### TO DO:
If a line in the entries includes "Full", show that line.

Extracted page text data

○ ○ ○ ○

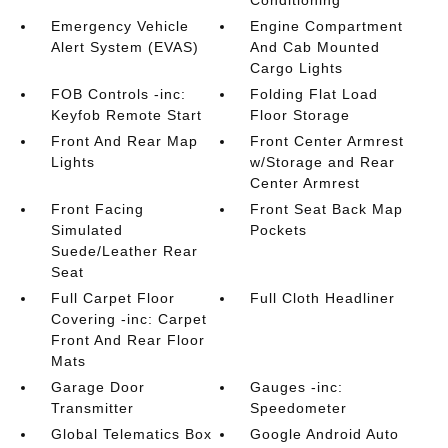
Conditioning
Emergency Vehicle
Engine Compartment
Alert System (EVAS)
And Cab Mounted
Cargo Lights
FOB Controls -inc:
Folding Flat Load
Keyfob Remote Start
Floor Storage
Front And Rear Map
Front Center Armrest
Lights
w/Storage and Rear
Center Armrest
Front Facing
Front Seat Back Map
Simulated
Pockets
Suede/Leather Rear
Seat
Full Carpet Floor
Full Cloth Headliner
Covering -inc: Carpet
Front And Rear Floor
Mats
Garage Door
Gauges -inc:
Transmitter
Speedometer
Global Telematics Box
Google Android Auto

○ ○ ○ ○

### SOLUTION FOR THIS PROBLEM:
Full Carpet Floor
Full Cloth Headliner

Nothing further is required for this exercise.